Let’s say I spend a weekend away and shoot 16GB of photos, and because the iPad Pro is small and light and powerful, I left my MacBook Pro at home. I spend time favoriting images and doing some light editing in Lightroom mobile (or Apple’s Photos app), and then want to sync those back to the Mac. I need to wait for that 16GB of data to first be transferred to the cloud, and then beamed back down to my Mac. Even if I shot just 2GB, it’s still a small hassle on my home broadband, and basically impossible if I’m at a hotel or coffee shop.

ipad photo sync Jeff Carlson

Uploading images that were first imported from my camera’s memory card into Photos (right) and then added to Lightroom mobile (left) is a laborious way to get them into Photos and Lightroom on my Mac.

I would love to see Apple and Adobe implement local file synchronization between devices on the same Wi-Fi network (a capability offered by the service Mylio).

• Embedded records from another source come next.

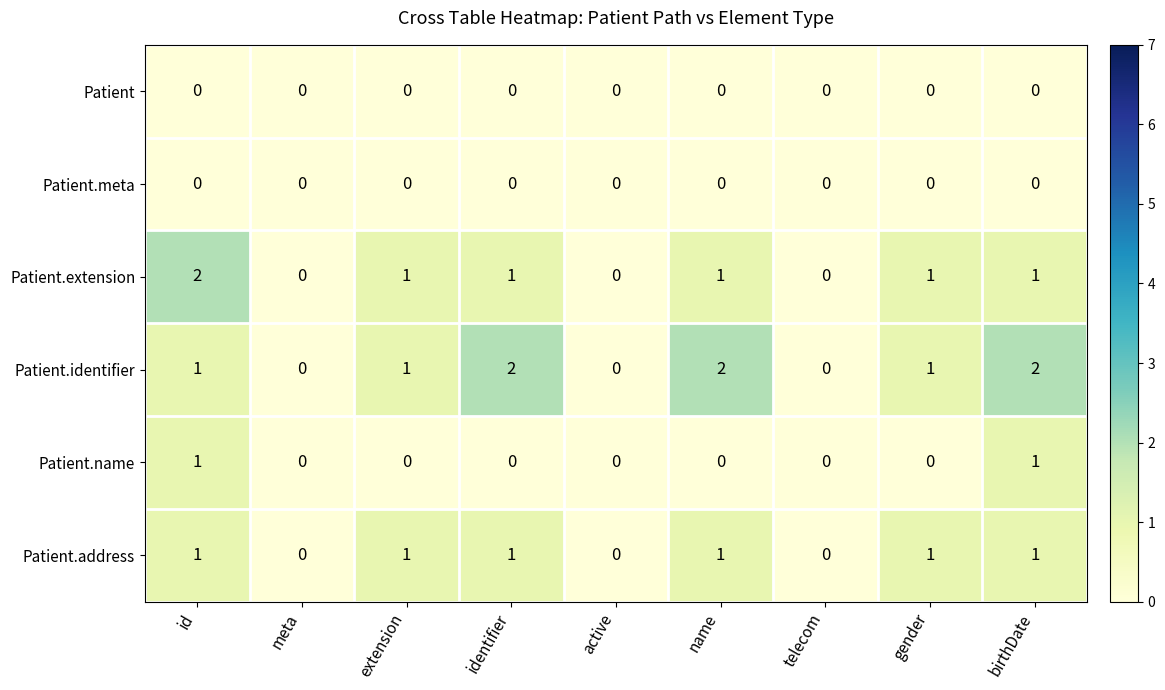

How many categories are shown in the chart?

9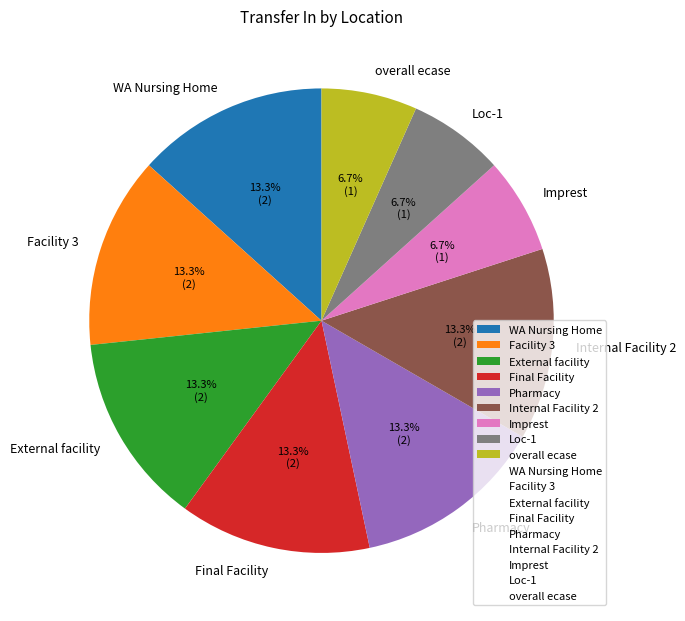

True or false: Pharmacy accounts for 13% of the total.

True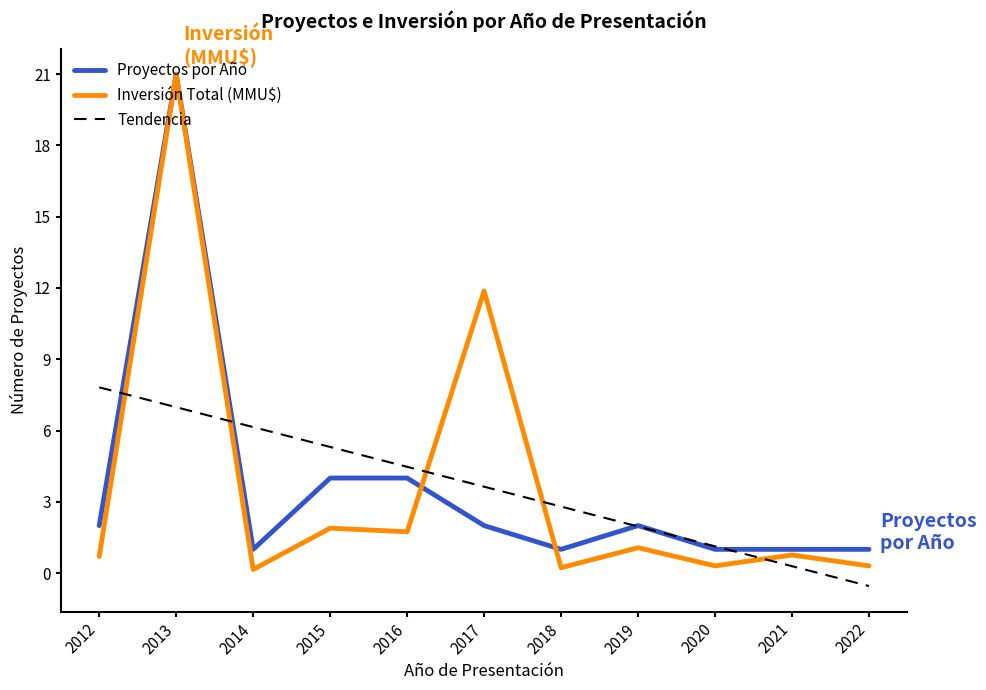

The Tendencia series shows -0.5 at 2022. True or false?

True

And then there’s the Photoshop question: Perhaps the biggest obstacle I hear from photographers thinking of making the switch to a tablet is that you can’t run the desktop version of Photoshop on it (which has pushed a few to switch to Microsoft Surface laptop/tablet hybrids). They want the Photoshop they’re familiar with, not a series of satellite apps that provide some Photoshop features, as is the case with Adobe’s Photoshop Fix, Photoshop Mix, and Photoshop Express.

A new dawn

However, the demand for an all-in-one Photoshop replacement could be in decline as a host of editing alternatives such as Enlight become more popular, offering most of the key features that photographers want in a mobile device. In the recent past, that meant giving up a lot, but now that’s no longer the case.